The repeated measurement of a wide range of behavioural, physical, and psychological predictors in BCS constitutes an important contribution to the cancer survivorship literature. The inclusion of six distinct modifiable candidate predictors into our models allows for a powerful approach to gaining of greater understanding of the influence of general lifestyle habits and psychological health on outcomes in cancer survivors. Very few studies have included such frequent data collections and focused on the early post-treatment phase of cancer survivorship and the current study addresses this gap in the literature (Allen et al., 2008; Roundtree et al., 2011; Stanton, 2012). Extending from the results from our previous work (Lambert et al., 2020; Sabiston et al., 2018a), the analytical techniques employed overcome some of the limitations in the current literature by examining both intra- (within) and inter- (between) individual level associations and trends. The objective and precise assessment of both ST and PA, as well as the relatively large sample size, are other strengths of the study. Nonetheless, this study also has limitations. First, although self-report is appropriate to assess depressive symptoms and different types of perceived stress (Gotay and Pagano, 2007; Roberti et al., 2006; Vodermaier et al., 2014), some bias may have affected the results (due to socially desirable responding, for instance).
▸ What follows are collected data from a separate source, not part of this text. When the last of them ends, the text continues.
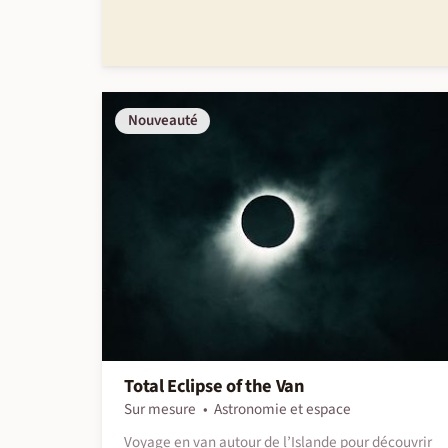
Nouveauté
Total Eclipse of the Van
Sur mesure
Astronomie et espace
Voyage en van autour de l’Islande pour découvrir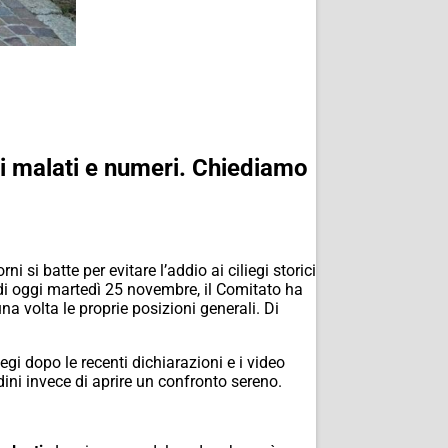
beri malati e numeri. Chiediamo
ni si batte per evitare l’addio ai ciliegi storici
 di oggi martedì 25 novembre, il Comitato ha
a volta le proprie posizioni generali. Di
egi dopo le recenti dichiarazioni e i video
dini invece di aprire un confronto sereno.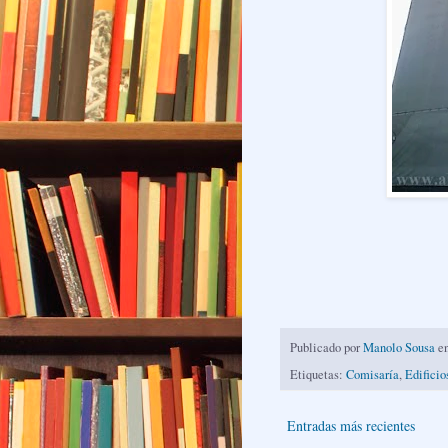
Publicado por
Manolo Sousa
e
Etiquetas:
Comisaría
,
Edificio
Entradas más recientes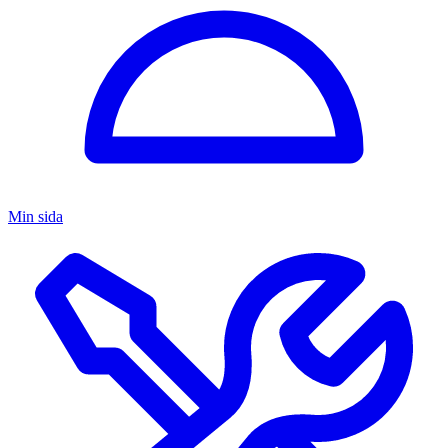
Min sida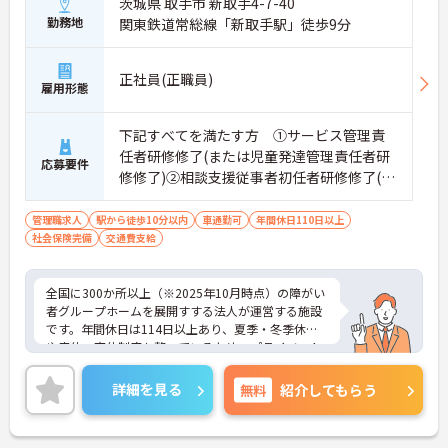
茨城県 取手市 新取手4-7-40
ただけます。
勤務地
関東鉄道常総線「新取手駅」徒歩9分
・グループホーム一棟あたりの入居者様20名定員を
常時2～4名のスタッフで支援、国基準を上回る人員
配置や夜間複数名体制が敷かれているため、業務に
正社員(正職員)
雇用形態
追われることなくご利用者様のペースに合わせたサ
ポートが可能です。施設も専用設計で働きやすく、
ご自身の理想とする福祉を実践できる環境が整って
下記すべてを満たす方 ①サービス管理責
います。
任者研修修了(または児童発達管理責任者研
応募要件
修修了)②相談支援従事者初任者研修修了(ま
たは相談支援従事者実務者研修修了)③普通
自動車運転免許(AT限定可)
管理職求人
駅から徒歩10分以内
車通勤可
年間休日110日以上
社会保険完備
交通費支給
全国に300か所以上（※2025年10月時点）の障がい
者グループホームを展開すする法人が運営する施設
です。年間休日は114日以上あり、夏季・冬季休暇
や産休・育休制度も整っているため、プライベート
を大切にしながら長く働けます。20代からシニアま
で幅広い年代のスタッフが活躍しており、子育て中
詳細を見る
無料
紹介してもらう
の方も多いので、お互いに協力し合える温かい雰囲
気です。研修制度や外部勉強会の受講支援もあり、
働きながらスキルアップを目指せる環境が魅力。請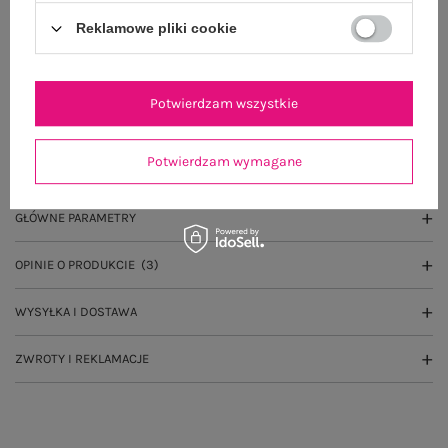
Do darmowej dostawy brakuje
200,00 zł
Reklamowe pliki cookie
Wysyłka
jutro
100 dni na zwrot
Potwierdzam wszystkie
Potwierdzam wymagane
OPIS PRODUKTU
GŁÓWNE PARAMETRY
OPINIE O PRODUKCIE
(3)
WYSYŁKA I DOSTAWA
ZWROTY I REKLAMACJE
A second limitation is that participants volunteered to take part in this study, with the majority of them being White, on average 55 years of age, post-menopausal, well-educated, and diagnosed with early-stage breast cancer, thereby limiting the ability to generalize the findings to all BCS. Finally, this study is non-experimental and therefore inferences of causality and direction of effects cannot be made.

Conclusion

Given that cancer survivors with persistent post-treatment physiological dysregulations have elevated risk of adverse health outcomes (Reza et al., 2014; Schrepf et al., 2013; Sharpley et al., 2019), studies aiming to identify cancer survivors at greater risk of such dysregulations are of high priority. This study provides evidence that lifestyle modification interventions (including weight management, stress reduction, and activity level strategies) might be effective, non-pharmaceutical strategies to promote physiological health in BCS. Data on ST and PA parameters such as frequency (e.g., everyday for shorter periods of time vs. only twice a week but for longer periods of time), intensity (e.g., high intensity interval training vs. moderate intensity continuous exercise), type (e.g., strength training vs. aerobic training; video games vs. watching television vs. reading), context (e.g., indoors vs. outdoors or individual vs. group-based), and time of the day should be collected in future studies to enable the development of the most optimal and beneficial interventions.

Declaration of competing interest

All authors certify no potential conflict of interest to disclose.